Clean Power Plan: Nevada is an Example of its Terrible Consequences

Attorney General Adam Laxalt Can Take an Important Step to Protect Families

There are many great situations to emulate the saying, “if at first you don’t succeed, try, try again.” For President Obama and the Environmental Protection Agency, that approach, when it comes to regulating carbon emissions, might come at a substantial cost to Nevada’s power grid and its people.

Early on in President Obama’s administration, he proposed a “Cap and Trade” scheme as a purported method of curbing emissions, but was defeated by a Congress controlled by Democrats. Undeterred, the White House handed off the Cap and Trade plan to the EPA, which earlier this fall introduced its final version of the regulatory run-around to Cap and Trade, the Clean Power Plan (CPP). The final emission reduction targets set for Nevada are truly troubling, and can spell hardship for millions of Nevadans.

The central pillar of the Clean Power Plan calls for the reduction of carbon emissions from power plants, primarily through closing existing plants, and switching to riskier and more expensive alternatives. The people most affected by this rapid shift will be the most vulnerable group of Nevadans, such as senior citizens, minority communities, and lower-income families.  And while Nevada may no longer have coal plants functioning in state, by no way are Nevadans exempt from the skyrocketing energy prices that will result from the plan.

Economic consulting firm NERA recently completed an analysis of the EPA’s finalized targets, and the report paints a grim picture. Electricity rates will rise under the Clean Power Plan for families in most states. Families in Nevada are projected to face cost increases of 20% or more. NERA estimates that the nation-wide cost of compliance with the CPP is $29 to $39 billion a year.

These costs will fall squarely on the shoulders of hard working Nevadans. The National Black Chamber of Commerce conducted a study that estimated poverty to rise by 26 percent and cause 12 million Hispanics to lose their jobs by 2035 if the CPP is implemented, for example. And Nevada’s population includes one of the highest percentages of Hispanics in the country

That is why it is so important that state lawmakers across the United States understand very clearly that these regulations translate directly into higher energy bills on working families who constantly struggle with everyday expenses on food, housing, health care and other necessities. As if the direct hit to family budgets was not enough, increased energy prices also will result in lost jobs and higher prices on good and services.

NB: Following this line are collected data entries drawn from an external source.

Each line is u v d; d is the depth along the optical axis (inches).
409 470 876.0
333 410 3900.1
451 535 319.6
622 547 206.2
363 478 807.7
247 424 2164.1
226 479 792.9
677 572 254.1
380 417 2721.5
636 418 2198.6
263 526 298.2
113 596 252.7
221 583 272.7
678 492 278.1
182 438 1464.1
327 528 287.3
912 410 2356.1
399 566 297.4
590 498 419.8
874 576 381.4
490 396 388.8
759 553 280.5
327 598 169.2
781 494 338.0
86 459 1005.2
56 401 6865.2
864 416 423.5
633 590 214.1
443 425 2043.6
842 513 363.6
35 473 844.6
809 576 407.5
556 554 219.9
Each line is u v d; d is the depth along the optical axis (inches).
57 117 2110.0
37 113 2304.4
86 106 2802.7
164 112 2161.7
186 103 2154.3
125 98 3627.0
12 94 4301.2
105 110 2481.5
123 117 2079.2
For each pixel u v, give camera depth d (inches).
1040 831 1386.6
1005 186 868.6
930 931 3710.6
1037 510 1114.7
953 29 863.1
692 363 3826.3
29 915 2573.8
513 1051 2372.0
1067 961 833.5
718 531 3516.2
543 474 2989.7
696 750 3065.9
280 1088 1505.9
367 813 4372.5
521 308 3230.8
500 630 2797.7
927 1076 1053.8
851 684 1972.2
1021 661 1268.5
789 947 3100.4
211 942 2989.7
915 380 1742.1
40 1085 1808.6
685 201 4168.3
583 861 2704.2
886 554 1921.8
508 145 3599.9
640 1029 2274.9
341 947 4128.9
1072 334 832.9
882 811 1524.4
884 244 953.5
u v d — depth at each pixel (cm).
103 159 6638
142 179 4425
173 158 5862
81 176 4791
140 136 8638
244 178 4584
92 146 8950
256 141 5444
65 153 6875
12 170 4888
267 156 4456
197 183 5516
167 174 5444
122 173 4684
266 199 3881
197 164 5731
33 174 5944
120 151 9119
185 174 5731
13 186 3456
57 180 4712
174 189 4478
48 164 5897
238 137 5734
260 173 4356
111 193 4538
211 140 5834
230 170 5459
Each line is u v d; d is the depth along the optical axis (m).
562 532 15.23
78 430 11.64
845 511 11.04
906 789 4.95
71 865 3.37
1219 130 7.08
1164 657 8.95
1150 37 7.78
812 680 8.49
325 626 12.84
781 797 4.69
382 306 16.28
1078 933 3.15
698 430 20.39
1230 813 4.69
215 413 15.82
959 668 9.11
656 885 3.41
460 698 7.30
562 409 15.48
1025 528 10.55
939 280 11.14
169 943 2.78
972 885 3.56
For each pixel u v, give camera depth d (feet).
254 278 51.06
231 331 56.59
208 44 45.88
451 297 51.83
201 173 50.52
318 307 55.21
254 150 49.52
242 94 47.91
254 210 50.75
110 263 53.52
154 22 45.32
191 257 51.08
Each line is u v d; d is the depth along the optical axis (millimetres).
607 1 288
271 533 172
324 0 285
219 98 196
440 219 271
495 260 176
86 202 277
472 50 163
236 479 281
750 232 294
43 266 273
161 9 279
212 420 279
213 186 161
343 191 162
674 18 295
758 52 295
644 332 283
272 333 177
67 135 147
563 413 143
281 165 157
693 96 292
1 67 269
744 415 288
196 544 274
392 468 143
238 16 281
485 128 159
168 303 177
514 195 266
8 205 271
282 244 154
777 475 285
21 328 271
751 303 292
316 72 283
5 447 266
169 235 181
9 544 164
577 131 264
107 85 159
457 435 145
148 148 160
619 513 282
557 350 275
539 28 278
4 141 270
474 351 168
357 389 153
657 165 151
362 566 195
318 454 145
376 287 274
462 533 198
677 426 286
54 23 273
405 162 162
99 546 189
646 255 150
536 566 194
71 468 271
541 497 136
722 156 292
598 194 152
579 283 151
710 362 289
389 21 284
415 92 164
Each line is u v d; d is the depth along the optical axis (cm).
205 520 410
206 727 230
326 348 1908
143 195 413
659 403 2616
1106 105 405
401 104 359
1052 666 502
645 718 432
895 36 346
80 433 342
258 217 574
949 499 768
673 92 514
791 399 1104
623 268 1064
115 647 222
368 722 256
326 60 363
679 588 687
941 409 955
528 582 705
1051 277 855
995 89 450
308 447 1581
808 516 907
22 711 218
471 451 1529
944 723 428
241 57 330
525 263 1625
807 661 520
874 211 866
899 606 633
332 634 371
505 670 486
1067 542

It is worth noting that the CPP fails spectacularly to achieve its supposed goal of a better environment. Using EPA’s own model, the data shows that the regulations will reduce global temperature rise by just 0.018°C by 2100, and slow a rise in sea levels by merely 0.20 millimeters by 2050—equivalent to the thickness of two sheets of paper.

The good news is that there is something that Nevada can do to prevent this plan from wrecking our economy and burdening our vulnerable citizens. In response to the rollout of the plan, 27 states have come together to sue the EPA and contest the legality of the Clean Power Plan. These Attorneys General are not alone, as critics of the plan have spanned the political spectrum, from conservatives, to noted Obama supporter Professor Laurence Tribe of the Harvard Law School, who notably called the EPA’s approach “unconstitutional,”

Unfortunately, Adam Laxalt is not yet among the Attorneys General leading the effort against this costly and crippling plan. We urge him to approach the plan with a critical eye, and to study the potential results of implementing the CPP. With numerous legal minds calling the constitutionality of the CPP into question, Nevada would certainly benefit from conducting its own review.

The Obama administration, perhaps sensing that there might be resistance to the CPP, has offered states delays for implementing the plan in return for compliance. However, the long-term health of Nevada and its people, not political expediency, should guide the decisions of state leaders in regards to the CPP. Delaying the plan will not change the fact that the CPP is simply not right for Nevada’s families. Adam Laxalt should join his fellow Attorneys General and stand up to this economically catastrophic plan. The future of Nevada and its people depends on it.